Field Service

Tales of the Tarmac: Meet The FAA Tech Who Keeps Your Flights On Course

When you’re on a flight as it begins its descent to the airport, you may be thinking about who you’ll be meeting, your transportation, or the weather outside. Not Joe Hajeie.

“I see it all in the back of my mind, picturing the equipment that’s guiding us in,” he says. “It’s a different experience when you know what’s involved in getting there.”

Hajeie, 39, serves on the front lines of aerial navigation as an airways transportation systems specialist with the Federal Aviation Administration. You’re probably not going to see him working when you fly, but you’ll be glad he and his co-workers are on the job repairing and maintaining ground navigational aides.

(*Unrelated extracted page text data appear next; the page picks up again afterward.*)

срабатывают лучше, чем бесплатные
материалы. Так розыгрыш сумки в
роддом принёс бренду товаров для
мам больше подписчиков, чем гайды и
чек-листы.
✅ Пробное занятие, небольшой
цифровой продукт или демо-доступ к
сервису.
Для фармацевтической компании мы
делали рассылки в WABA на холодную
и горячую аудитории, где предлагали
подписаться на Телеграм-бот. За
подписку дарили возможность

Technicians like Hajeie are based in and around U.S. airports working 24/7 to keep crucial navigation equipment running. This includes everything from airport surveillance radar, which helps controllers monitor traffic in a particular area, to VHF omni-directional radio range (VOR) stations that serve as navigational intersections pilots use to reach their destination.

A Day In the Life

Radar antenna maintenance is done by the techs 24/7.

Hajeie’s work is coordinated by the maintenance office at the Southern California FAA office in San Diego, which manages an airspace covering more than 9,000 square miles. On any given day (or night) he’s working an 8- to 10-hour shift doing scheduled maintenance and repairs at airports and facilities around Los Angeles, where he’s based.

After reporting for duty at a field office near LAX, Hajeie gets a list of work orders and discusses them with his supervisor. Jobs that require equipment to be shut down means he must check with FAA departments to ensure delays are kept to a minimum. The loss of a radar station for even a short period of time can cause significant delays to the massive number of flights that pass through the area.

“In some cases, coordinating the shut down takes longer than the actual work,” he says.

Trade School to the Tarmac

Work on the FAA’s high-voltage equipment requires eye protection.

Hajeie began with the FAA as an intern out of high school, then enrolled in a trade school to learn about electronics technology, which has always been a passion for him. When he’s ready to start the day he uses an FAA vehicle, usually a sedan or light truck, to travel to various work assignments, sometimes logging as much as 150 miles per day. His main tool is a small laptop he uses to reference repair manuals and specifications and connect via WiFi or 4G to the maintenance control center in San Diego.

He keeps a tool kit with wrenches, screwdrivers and pliers as well as an ohmmeter for basic jobs. For the bigger maintenance and repair work there’s usually a set of specialized tools on-site, including oscilloscopes, spectrum analyzers and Vectron meters. Smaller jobs can often be done solo, but there are times when he’s paired up with another tech.

“When we’re working with high voltages we need to have someone else there on site for safety,”Hajeie says.

Solving Problems to Prevent Delays

Despite the planning and coordination that go into airway maintenance, things can go wrong. And when they do the pressure is on techs like Hajeie to get the system running again. A few years ago a contractor working on a runway building project piled a 20-foot mound of earth in front of one of LAX’s instrument landing systems (ILS), which guides planes down to the correct runway.

“We got a call that the ILS for this runway was out, and we couldn’t believe it when we saw a huge hill of landfill in front of the equipment,” Hajeie says. “We had to scramble out to the contractor and get that moved quickly, but also carefully. You’re dealing with some delicate instruments.”

Since he already knows the ins and outs of aircraft navigation, does Hajeie wonder about learning to fly himself?

“I stay pretty busy, so I can’t do it just now, but it’s on my bucket list.”